Given $n$ is a positive odd integer what is the fastest way to compute $\left(\frac{n-1}{2}\right)!\pmod{n}$ ?
I've observed that:
$2 \cdot \left(\frac{n-1}{2}\right) \equiv -1 \pmod{n}$
$3 \cdot \left(\frac{n-1}{2} - 1\right) \equiv \frac{3n-9}{2} \pmod{n}$
$4 \cdot \left(\frac{n-1}{2} - 2\right) \equiv -10 \pmod{n}$
And therefore:
$2 \cdot 3 \cdot 4 \cdot \left(\frac{n-1}{2}\right) \cdot \left(\frac{n-1}{2} - 1\right) \cdot \left(\frac{n-1}{2} - 2\right) \equiv (-1) \cdot \left(\frac{3n-9}{2}\right) \cdot (-10) \equiv -45 \pmod{n}$
So this reduces the number of multiplications needed by $5$ and it can be reduced even more if we continue multiplying the numbers like that.

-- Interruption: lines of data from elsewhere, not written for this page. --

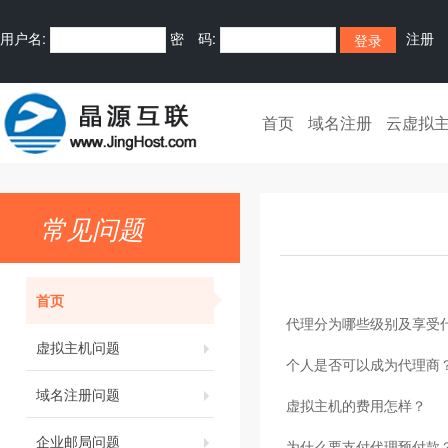
用户名:
密 码:
注册
首页
域名注册
云虚拟
常见问题
首页
代理分为哪些级别及享受
虚拟主机问题
个人是否可以成为代理商
域名注册问题
虚拟主机的费用怎样？
企业邮局问题
为什么要支付代理预付款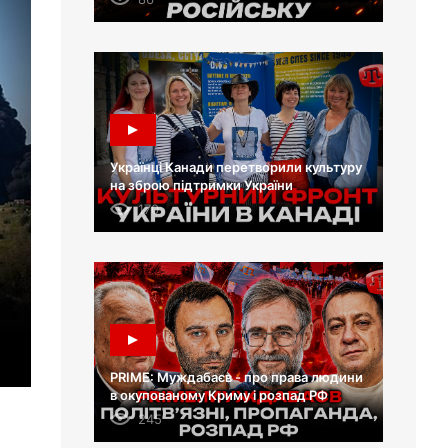
Українці Канади перетворили культуру
на зброю підтримки України
170
PRIME: Муждабаєв - про права людини
в окупованому Криму і розпад РФ
245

But I don't know how to get a formula from it. Is it possible at all?
Assume $n$ is odd, composite, and not the square of a prime. Then $n=dD$ with $1<d<D<n/2$. $d$ and $D$ are both represented in the product $\left ( \frac{n-1}{2} \right )!$. So the result is zero.

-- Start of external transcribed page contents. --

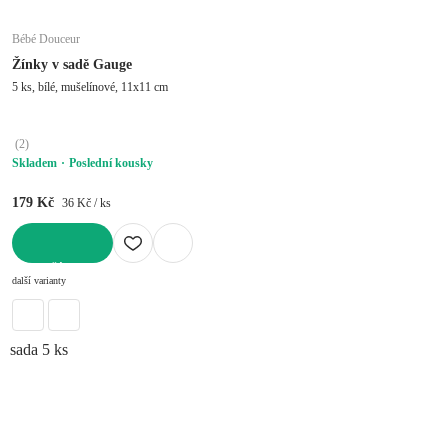
Bébé Douceur
Žínky v sadě Gauge
5 ks, bílé, mušelínové, 11x11 cm
(
2
)
Skladem
Poslední kousky
179 Kč
36 Kč / ks
DO KOŠÍKU
další varianty
sada 5 ks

Assume now $n$ is the the square of a prime $p$, then you need $2p \leq \frac{p^2-1}{2}$ to draw the same conclusion, by ensuring that $p$ and $2p$ are both represented in the product $\left ( \frac{n-1}{2} \right )!$. For positive integer $p$ this is equivalent to $p^2-4p>0$ so $p>4$. So the result is zero for squares of all odd primes except $3$.
Overall this tells us that the result is zero if $n$ is any odd composite except $9$.
It's easy enough to calculate that $4! \equiv -3 \pmod 9$, so that case can be handled by direct calculation. For prime $n$ I don't know a fast way to do it (i.e. faster than $O(n)$). In fact I am skeptical that there is a way to do this much faster than $O(n)$ (e.g. polynomial in $\log(n)$), because if there were then this would be a good primality test.